- Aufgabe -
Nenne bitte, bei wem Thomas Struth laut dem Auszug an der Düsseldorfer Kunstakademie zuerst studierte.

··· Auszug ···

Zwiegespräche unter Kunstwerken

by Kristin Schmidt

Thomas Struths Werke sind regelmässig in grossen Kunstinstitutionen zu sehen. Nun hat der in Berlin lebende Künstler zum ersten Mal selbst eine Ausstellung erarbeitet. Er zeigt seine eigenen und die Werke anderer Künstler aus der Hilti Art Foundation in einer sehenswerten Schau.

Der Dschungel trägt noch immer den Nimbus der unberührten Natur. Dort, wo der Urwald am undurchdringlichsten ist, wo noch keine Schneisen zu Goldminen oder Rodungen führen, wo noch keines Menschen Schuh seinen Abdruck hinterlassen hat, dort sind Ursprünglichkeit und Unverdorbenheit zu vermuten, kurz: das Paradies.

«Paradise» betitelte Thomas Struth seine 2005 entstandene Serie von Naturaufnahmen. Grossformatige Bilder wuchernder Wildnis, grün, üppig, unberührt, und doch – die Fotografien beweisen es – einer war mindestens hier. Der Künstler selbst hat sich den Dickichten aus Stämmen, Lianen, Blättern und Zweigen genähert und sie in ein Bild übersetzt. Schön. Gerahmte, verglaste Oasen an der Wand.

Struths Fotografien sind ein Fest fürs Auge mit ihren sorgfältig ausgewählten Motiven, der Komposition, den Farben, dem Licht. Der Künstler beherrscht sein Metier. Studiert hat er es von 1973 bis 1980 an der Düsseldorfer Kunstakademie, zuerst bei Gerhard Richter dann bei Bernd Becher, der mit seiner Frau Hilla Becher die Düsseldorfer Fotoschule begründete. Aber in Struths Bildern steckt viel mehr als gutes Handwerk und eine hohe ästhetische Qualität. Der Künstler reflektiert mit jedem Bild, mit jeder Bildserie die Rolle des Menschen in der Welt. Er setzt sich auseinander mit der gestalteten Umwelt, mit der Einflussnahme des Menschen auf diese Welt, aber auch mit den Momenten, in denen es kippt, in denen die Zustände immer komplexer werden und der Mensch seine Schöpfungen nicht mehr vollständig zu kontrollieren vermag.

··· Bereitgestellte Daten ···

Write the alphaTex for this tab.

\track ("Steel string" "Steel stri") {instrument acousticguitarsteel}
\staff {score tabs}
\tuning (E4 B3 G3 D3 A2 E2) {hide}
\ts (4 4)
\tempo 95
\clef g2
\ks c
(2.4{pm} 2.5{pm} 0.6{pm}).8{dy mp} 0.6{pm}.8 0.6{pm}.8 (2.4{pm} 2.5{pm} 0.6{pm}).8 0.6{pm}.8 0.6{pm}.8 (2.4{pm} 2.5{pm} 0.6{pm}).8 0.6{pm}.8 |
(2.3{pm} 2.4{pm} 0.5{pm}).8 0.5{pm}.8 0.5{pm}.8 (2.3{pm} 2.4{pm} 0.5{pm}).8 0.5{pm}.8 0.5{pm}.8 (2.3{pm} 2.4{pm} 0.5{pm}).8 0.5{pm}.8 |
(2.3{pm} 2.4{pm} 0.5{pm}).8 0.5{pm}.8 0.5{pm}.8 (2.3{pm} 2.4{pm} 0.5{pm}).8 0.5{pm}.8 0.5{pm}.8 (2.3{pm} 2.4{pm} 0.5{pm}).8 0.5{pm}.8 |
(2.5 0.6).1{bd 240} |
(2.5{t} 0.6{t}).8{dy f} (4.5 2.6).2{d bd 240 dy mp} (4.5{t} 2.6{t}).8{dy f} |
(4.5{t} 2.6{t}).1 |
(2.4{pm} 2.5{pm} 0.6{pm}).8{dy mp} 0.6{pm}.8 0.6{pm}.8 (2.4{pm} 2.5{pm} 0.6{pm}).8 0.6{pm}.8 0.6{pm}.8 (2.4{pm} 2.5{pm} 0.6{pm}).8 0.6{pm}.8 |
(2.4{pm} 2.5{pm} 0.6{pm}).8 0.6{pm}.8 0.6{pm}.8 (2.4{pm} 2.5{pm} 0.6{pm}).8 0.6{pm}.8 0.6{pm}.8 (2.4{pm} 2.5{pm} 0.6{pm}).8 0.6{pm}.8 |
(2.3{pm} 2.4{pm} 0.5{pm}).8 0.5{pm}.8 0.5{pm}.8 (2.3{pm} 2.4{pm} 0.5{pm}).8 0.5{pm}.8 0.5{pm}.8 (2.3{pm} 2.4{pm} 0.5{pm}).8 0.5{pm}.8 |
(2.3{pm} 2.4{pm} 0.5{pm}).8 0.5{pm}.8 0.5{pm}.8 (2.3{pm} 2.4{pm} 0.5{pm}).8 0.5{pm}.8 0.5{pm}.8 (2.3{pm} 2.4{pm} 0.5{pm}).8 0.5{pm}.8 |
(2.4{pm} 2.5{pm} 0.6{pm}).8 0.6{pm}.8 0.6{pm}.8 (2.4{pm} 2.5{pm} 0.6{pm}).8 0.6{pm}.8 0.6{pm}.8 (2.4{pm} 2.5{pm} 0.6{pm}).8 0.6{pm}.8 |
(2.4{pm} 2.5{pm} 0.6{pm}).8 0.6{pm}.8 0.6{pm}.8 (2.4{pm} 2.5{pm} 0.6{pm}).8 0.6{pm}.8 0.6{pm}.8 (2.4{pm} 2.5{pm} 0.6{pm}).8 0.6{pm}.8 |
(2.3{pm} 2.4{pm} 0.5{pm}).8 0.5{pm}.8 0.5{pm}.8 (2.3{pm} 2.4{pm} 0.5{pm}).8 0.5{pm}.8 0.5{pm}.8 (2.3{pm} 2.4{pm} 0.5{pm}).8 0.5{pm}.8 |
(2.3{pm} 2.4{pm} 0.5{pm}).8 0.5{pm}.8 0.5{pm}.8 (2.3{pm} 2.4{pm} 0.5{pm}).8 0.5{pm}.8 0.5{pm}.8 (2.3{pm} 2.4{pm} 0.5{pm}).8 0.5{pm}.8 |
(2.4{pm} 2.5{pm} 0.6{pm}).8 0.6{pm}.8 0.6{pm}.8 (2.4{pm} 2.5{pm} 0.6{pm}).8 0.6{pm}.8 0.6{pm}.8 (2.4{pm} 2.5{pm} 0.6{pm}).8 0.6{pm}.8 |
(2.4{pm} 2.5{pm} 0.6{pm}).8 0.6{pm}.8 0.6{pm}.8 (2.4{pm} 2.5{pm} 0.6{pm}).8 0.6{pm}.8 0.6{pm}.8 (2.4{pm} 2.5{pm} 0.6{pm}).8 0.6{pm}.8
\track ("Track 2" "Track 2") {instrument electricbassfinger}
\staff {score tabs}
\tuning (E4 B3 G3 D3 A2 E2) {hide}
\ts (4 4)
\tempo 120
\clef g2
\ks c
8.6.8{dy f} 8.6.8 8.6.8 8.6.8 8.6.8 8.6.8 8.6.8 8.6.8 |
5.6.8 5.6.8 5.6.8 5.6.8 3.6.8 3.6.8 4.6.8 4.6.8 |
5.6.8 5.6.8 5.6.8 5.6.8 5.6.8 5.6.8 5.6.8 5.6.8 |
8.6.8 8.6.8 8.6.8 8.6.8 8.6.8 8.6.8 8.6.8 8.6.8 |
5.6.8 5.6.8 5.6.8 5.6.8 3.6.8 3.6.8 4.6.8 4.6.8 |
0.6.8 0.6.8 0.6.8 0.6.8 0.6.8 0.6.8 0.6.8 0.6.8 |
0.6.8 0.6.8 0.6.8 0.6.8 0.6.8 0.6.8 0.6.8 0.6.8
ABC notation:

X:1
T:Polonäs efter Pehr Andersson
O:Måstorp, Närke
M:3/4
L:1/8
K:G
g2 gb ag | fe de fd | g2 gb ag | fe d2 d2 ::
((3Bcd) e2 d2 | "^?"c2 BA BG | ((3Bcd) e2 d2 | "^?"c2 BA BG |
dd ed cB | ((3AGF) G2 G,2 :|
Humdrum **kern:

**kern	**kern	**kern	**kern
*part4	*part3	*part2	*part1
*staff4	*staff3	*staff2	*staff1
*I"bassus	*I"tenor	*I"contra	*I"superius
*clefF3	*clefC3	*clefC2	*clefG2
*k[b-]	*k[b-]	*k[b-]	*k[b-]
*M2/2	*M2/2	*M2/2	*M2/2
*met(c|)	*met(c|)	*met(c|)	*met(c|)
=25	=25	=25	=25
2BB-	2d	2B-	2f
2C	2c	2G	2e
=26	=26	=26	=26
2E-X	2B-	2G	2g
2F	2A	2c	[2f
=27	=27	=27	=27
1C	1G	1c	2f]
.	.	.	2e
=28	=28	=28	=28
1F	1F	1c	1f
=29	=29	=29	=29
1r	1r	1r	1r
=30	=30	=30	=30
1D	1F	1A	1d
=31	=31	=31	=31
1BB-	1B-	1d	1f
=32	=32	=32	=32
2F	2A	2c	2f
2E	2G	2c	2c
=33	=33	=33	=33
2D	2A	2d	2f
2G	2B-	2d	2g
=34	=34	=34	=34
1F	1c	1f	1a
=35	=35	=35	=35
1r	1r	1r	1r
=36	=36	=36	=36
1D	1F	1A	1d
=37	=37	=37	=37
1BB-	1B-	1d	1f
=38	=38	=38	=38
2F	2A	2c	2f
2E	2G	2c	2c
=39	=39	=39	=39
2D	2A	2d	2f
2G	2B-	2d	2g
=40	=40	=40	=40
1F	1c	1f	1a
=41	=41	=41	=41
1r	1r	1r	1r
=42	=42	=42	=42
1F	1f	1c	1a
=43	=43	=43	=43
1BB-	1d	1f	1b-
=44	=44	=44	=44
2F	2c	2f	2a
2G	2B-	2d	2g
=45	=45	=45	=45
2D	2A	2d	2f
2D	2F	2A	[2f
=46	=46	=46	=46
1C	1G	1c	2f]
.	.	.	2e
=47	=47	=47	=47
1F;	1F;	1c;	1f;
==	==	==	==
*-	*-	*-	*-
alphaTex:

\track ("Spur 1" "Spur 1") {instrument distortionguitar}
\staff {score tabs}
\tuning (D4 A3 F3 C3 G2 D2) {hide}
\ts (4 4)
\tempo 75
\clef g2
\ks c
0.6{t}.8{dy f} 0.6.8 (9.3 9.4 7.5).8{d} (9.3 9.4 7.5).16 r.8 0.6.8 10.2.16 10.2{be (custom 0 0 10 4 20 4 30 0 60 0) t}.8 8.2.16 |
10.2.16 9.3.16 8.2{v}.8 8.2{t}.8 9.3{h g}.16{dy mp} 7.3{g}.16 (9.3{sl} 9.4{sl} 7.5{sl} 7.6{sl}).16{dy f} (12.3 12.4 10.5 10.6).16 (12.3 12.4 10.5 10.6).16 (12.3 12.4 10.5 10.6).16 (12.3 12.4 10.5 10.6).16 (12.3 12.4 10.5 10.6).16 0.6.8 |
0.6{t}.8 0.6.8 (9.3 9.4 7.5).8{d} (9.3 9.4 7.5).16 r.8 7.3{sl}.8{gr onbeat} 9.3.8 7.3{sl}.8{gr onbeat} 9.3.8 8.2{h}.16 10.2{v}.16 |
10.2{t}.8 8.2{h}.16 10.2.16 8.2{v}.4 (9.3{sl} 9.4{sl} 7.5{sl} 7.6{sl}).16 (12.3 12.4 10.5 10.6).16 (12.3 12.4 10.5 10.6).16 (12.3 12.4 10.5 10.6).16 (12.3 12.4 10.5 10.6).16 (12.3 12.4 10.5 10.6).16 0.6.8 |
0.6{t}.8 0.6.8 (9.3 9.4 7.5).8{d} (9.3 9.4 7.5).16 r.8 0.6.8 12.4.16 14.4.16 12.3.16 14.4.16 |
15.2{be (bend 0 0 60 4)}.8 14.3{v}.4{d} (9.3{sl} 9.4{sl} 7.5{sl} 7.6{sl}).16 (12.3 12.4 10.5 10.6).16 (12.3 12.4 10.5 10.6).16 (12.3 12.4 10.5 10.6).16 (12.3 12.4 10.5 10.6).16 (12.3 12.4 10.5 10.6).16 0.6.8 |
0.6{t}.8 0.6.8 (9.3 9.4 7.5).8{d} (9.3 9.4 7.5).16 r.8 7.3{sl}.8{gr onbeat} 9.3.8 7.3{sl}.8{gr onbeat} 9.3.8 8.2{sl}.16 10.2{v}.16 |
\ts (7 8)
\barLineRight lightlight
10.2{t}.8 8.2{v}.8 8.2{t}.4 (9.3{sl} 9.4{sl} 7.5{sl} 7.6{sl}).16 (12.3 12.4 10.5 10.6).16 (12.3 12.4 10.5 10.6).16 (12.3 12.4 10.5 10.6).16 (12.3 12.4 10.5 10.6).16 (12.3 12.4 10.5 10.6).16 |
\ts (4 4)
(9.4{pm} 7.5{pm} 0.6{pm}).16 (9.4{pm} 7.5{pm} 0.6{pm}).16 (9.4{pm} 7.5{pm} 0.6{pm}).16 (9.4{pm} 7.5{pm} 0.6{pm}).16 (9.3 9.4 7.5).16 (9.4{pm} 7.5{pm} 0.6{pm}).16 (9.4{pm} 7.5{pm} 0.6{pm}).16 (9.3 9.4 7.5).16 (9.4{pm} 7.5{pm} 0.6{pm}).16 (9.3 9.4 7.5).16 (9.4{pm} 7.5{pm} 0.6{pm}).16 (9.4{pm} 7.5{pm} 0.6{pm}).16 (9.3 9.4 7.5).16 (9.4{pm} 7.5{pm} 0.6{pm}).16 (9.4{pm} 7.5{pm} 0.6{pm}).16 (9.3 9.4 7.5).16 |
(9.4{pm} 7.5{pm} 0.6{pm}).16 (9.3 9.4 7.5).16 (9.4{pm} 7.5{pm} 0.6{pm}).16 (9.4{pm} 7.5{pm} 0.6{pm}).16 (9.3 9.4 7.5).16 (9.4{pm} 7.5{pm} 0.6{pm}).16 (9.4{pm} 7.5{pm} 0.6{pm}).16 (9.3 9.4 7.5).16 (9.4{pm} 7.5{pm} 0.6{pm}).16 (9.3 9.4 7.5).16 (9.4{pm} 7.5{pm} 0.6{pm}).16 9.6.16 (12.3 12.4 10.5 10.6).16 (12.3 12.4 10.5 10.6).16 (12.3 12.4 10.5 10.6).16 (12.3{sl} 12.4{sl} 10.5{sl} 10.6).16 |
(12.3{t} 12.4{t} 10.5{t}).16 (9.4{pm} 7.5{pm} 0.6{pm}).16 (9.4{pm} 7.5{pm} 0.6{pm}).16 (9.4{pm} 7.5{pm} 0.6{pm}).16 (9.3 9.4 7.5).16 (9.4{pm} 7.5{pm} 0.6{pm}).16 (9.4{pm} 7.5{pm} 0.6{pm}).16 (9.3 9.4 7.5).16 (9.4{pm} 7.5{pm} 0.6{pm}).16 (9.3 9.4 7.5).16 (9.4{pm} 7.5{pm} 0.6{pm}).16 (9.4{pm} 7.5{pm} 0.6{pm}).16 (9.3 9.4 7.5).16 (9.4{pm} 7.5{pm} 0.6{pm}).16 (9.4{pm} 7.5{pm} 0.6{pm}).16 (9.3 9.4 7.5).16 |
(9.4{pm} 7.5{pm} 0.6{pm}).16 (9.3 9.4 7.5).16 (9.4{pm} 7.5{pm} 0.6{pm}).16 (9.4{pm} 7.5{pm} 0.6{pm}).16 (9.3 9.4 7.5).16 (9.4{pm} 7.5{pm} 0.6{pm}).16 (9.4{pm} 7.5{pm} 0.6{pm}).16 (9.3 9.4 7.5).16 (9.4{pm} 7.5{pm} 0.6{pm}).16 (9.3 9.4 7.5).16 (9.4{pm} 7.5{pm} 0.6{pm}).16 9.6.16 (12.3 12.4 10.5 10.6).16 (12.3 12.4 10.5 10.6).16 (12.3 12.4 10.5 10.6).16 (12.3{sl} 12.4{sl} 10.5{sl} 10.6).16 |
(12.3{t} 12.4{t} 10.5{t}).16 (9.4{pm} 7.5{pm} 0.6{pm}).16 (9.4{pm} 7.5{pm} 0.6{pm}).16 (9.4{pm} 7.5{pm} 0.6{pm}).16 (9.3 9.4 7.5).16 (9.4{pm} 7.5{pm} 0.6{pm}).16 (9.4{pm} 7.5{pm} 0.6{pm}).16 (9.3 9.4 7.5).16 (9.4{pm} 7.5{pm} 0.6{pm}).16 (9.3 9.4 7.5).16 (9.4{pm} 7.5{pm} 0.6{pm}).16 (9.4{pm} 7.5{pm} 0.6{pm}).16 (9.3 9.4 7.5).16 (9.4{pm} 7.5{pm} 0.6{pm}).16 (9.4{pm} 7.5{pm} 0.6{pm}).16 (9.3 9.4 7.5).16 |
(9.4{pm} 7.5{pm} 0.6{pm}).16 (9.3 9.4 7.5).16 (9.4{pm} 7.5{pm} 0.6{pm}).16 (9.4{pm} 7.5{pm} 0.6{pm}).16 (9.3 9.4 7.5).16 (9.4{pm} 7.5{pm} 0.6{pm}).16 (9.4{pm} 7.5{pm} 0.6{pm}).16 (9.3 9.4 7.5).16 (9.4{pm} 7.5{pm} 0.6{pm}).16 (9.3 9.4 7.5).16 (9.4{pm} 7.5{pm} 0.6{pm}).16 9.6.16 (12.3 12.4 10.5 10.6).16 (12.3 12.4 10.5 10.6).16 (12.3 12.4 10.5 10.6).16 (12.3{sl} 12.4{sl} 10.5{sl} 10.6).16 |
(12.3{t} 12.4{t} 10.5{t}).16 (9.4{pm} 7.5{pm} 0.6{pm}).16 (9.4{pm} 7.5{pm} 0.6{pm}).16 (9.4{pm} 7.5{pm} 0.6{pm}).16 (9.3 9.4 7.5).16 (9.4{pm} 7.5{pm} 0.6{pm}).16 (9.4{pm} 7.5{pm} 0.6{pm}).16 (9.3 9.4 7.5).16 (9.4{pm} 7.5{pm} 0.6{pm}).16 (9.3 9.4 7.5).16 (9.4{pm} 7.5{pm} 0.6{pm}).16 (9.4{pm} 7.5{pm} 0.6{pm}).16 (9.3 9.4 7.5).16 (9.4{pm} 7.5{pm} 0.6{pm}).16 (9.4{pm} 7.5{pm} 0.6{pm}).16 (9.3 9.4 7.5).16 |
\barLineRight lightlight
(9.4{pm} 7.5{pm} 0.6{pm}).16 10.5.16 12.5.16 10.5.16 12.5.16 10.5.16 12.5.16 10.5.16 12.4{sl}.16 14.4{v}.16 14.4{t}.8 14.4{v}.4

···

- Antwort -
Bei Gerhard Richter.